発展途上段階にある中国物流市場の中で、KRSの持つ「質の高いサービスレベル」を武器に営業を展開する。なお、KRSが日本で展開する3PL事業ではなく、運送業としてのスタートとなる。同国内での業務ノウハウは、キユーピーの中国法人で物流部門を担当していた経験を生かす。
また、丸協運輸(渡部智社長、東大阪市)のグループ会社、張家港丸協運輸貿易有限公司と業務提携を行い、「車両をはじめとする物流機能の相互利用」「人材育成」「同国内における物流ノウハウの共有化」の面で協力する。
同室長によると、「上海市街地は環状高速道路に囲まれており、その内部の幹線道路は渋滞が激しい。また、基本的に混載を行わないため、トラックが、何時間も納品待ちをすることもある」という。
そのため同社は、共同配送のノウハウを同国内に持ち込むことを検討しており、倉庫での保管から納品先への配送までを一手に担うKRSの事業方式を活用する。
また、タンクローリーでの原料輸送について同室長は、「中国は、鉄道や船舶輸送などの大規模輸送は発達しているが、ローリー輸送などは立ち遅れている」と指摘し、「ドラム缶で運んでいるようなレベルのところも少なくない」とも。
同社では、エスワイプロモーションの持つノウハウを生かし、日本国内の水準に近いタンクローリー車を準備。
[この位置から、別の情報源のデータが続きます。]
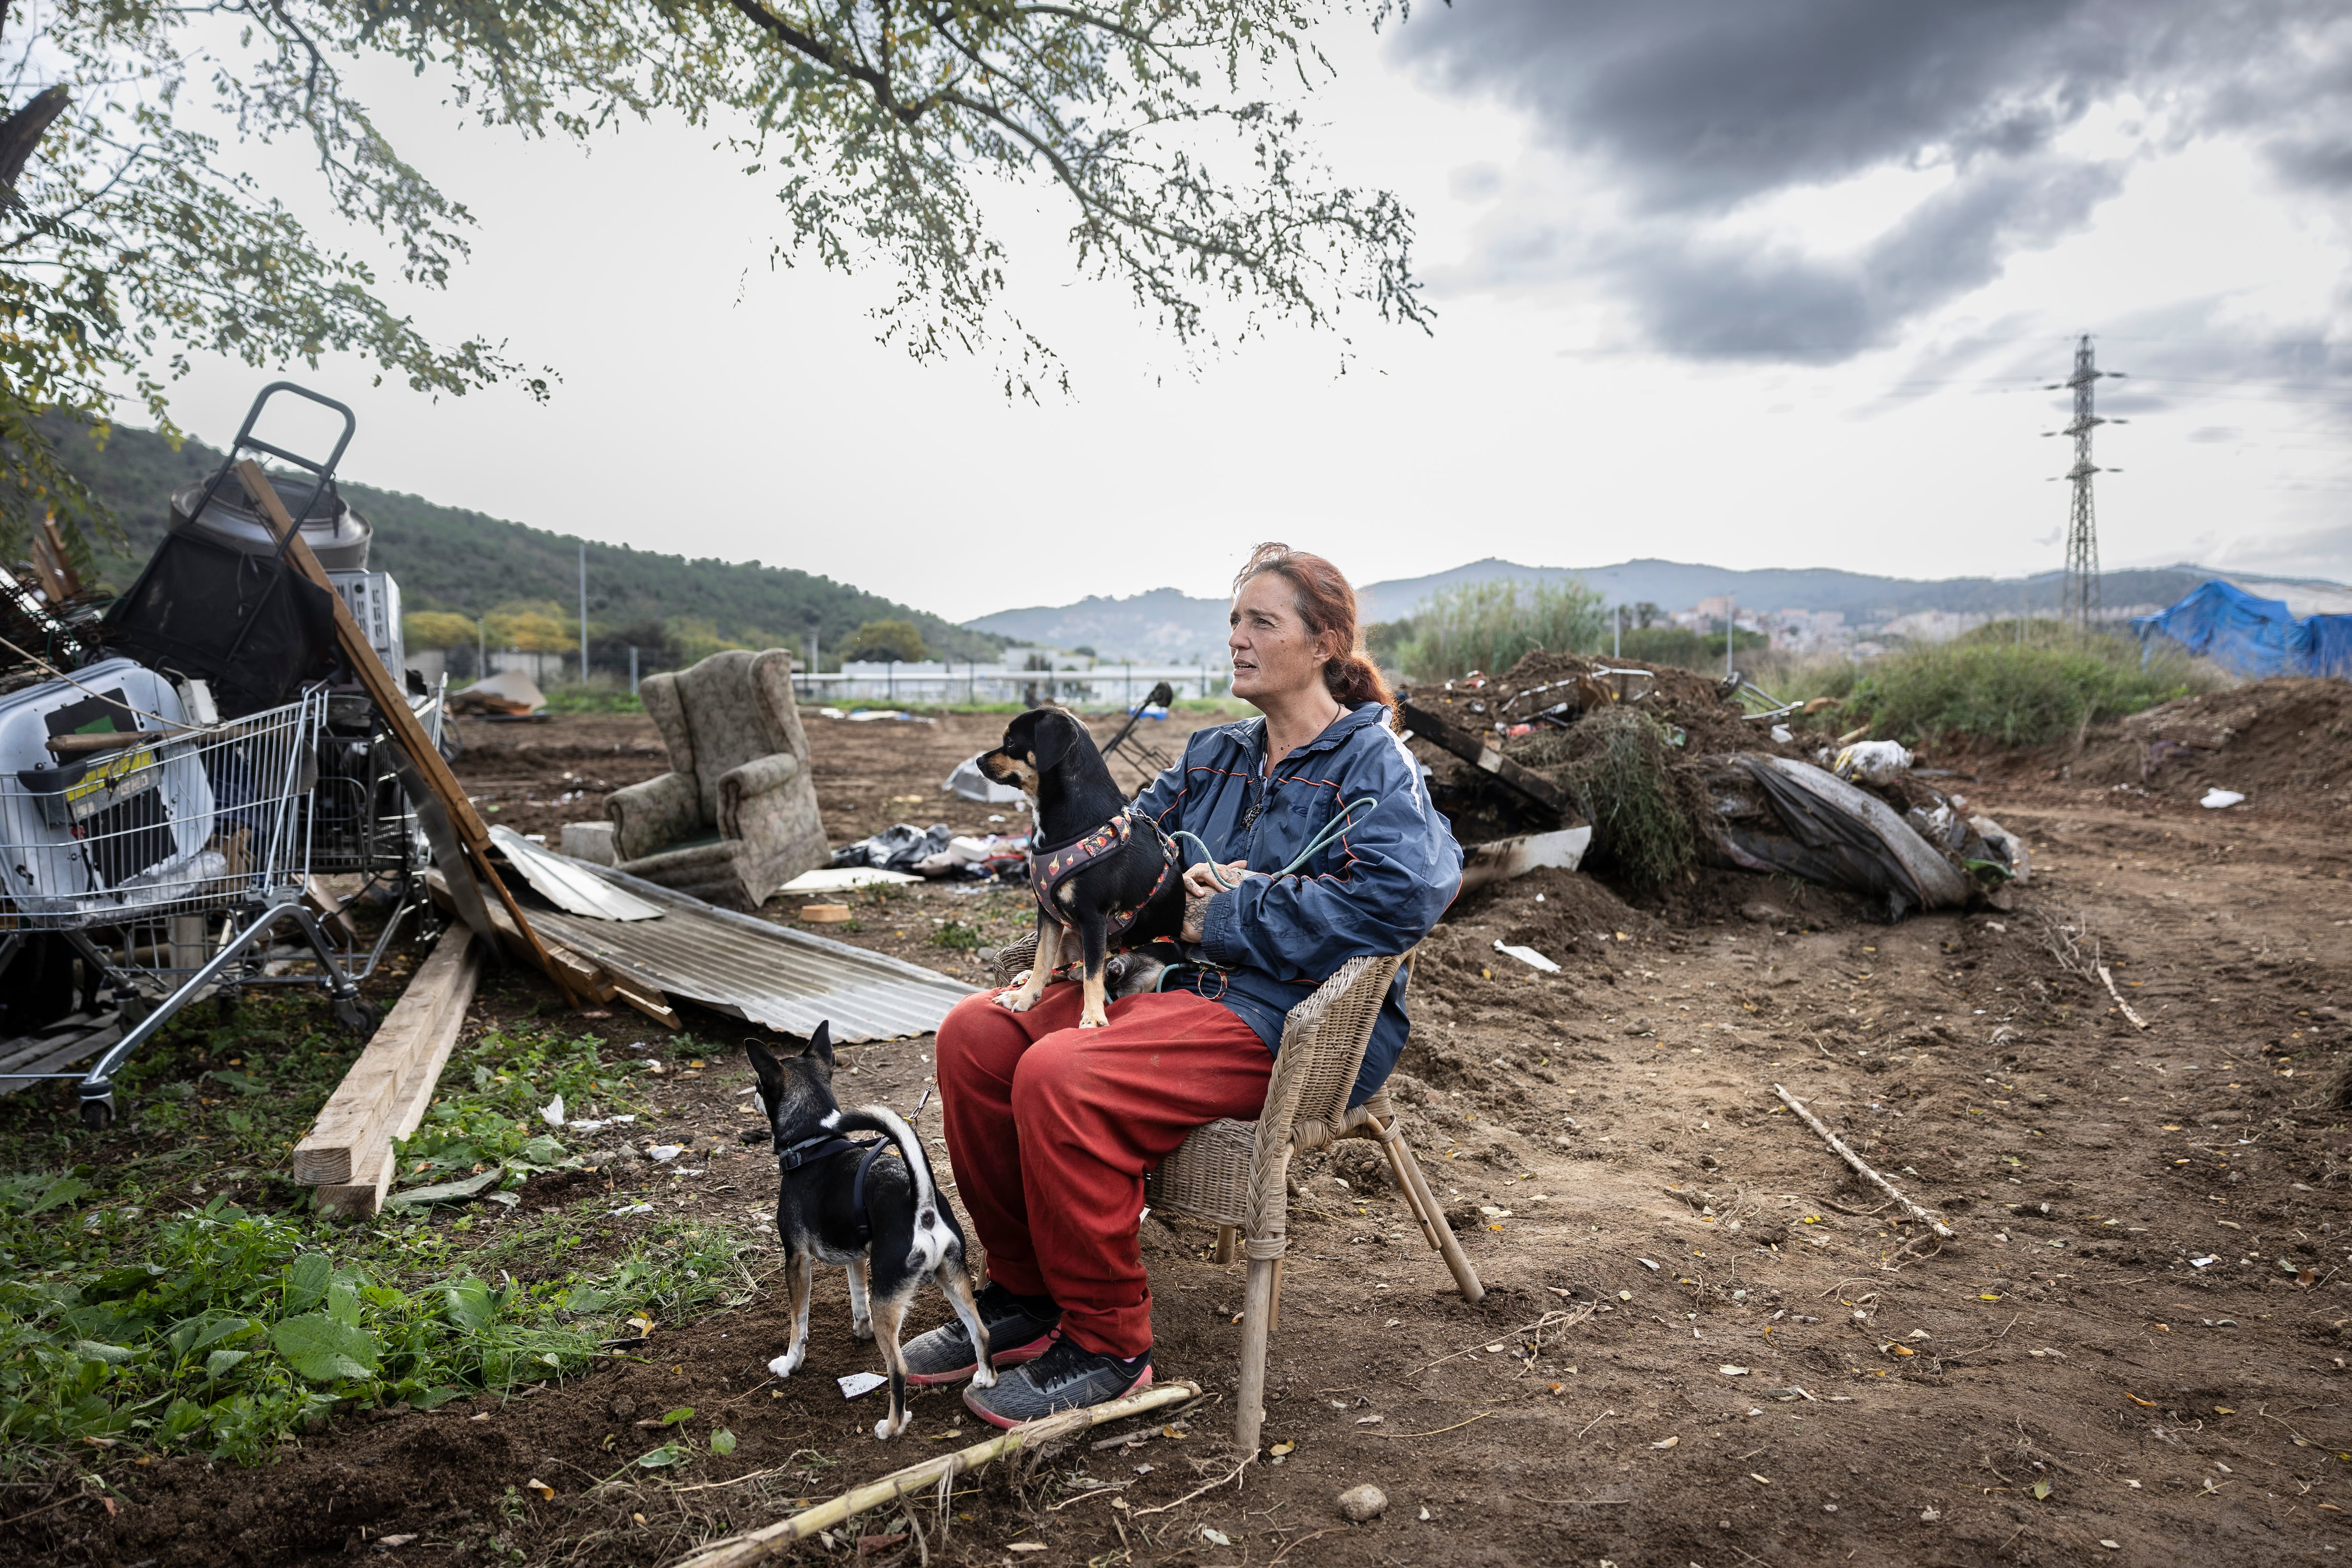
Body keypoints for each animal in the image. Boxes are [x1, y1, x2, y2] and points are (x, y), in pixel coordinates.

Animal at [739, 1025, 988, 1439]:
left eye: (760, 1083)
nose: (752, 1093)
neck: (814, 1143)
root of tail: (922, 1204)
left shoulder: (796, 1259)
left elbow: (798, 1323)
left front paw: (790, 1363)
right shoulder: (855, 1256)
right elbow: (858, 1297)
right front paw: (860, 1330)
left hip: (891, 1293)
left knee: (898, 1368)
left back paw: (893, 1426)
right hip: (952, 1278)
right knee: (980, 1332)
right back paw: (986, 1379)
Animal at [974, 710, 1185, 1029]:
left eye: (1011, 742)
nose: (978, 760)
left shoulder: (1093, 918)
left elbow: (1092, 977)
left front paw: (1094, 1018)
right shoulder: (1048, 913)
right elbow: (1042, 960)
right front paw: (1026, 997)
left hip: (1145, 963)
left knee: (1095, 971)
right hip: (1067, 934)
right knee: (1064, 969)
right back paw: (1030, 980)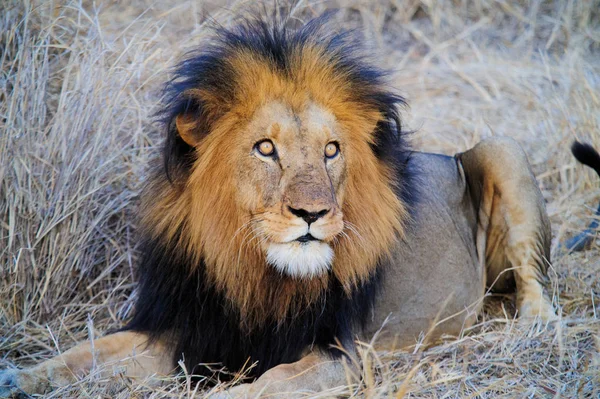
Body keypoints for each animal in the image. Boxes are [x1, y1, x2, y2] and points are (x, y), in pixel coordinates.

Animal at [0, 14, 564, 398]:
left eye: (331, 150)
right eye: (265, 148)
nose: (313, 214)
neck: (251, 269)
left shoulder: (343, 355)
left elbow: (268, 383)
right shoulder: (182, 328)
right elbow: (84, 353)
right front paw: (20, 376)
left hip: (503, 149)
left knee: (537, 286)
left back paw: (528, 328)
中国の輸送レベル向上を図る。
将来的には、中国の国内物流だけでなく、日中間の国際物流への展開も狙う。「生産拠点が次々と中国に移り今後、中国から日本への貨物が増えることは明らか。今回の進出は将来へ向けた布石であり、まずは、お客様との中国での接点を多く作っていく」と同室長。
来年1月1日から実働を開始し、保有するトラック15台のフル稼働を目指す。売り上げ目標は3年後に6億円。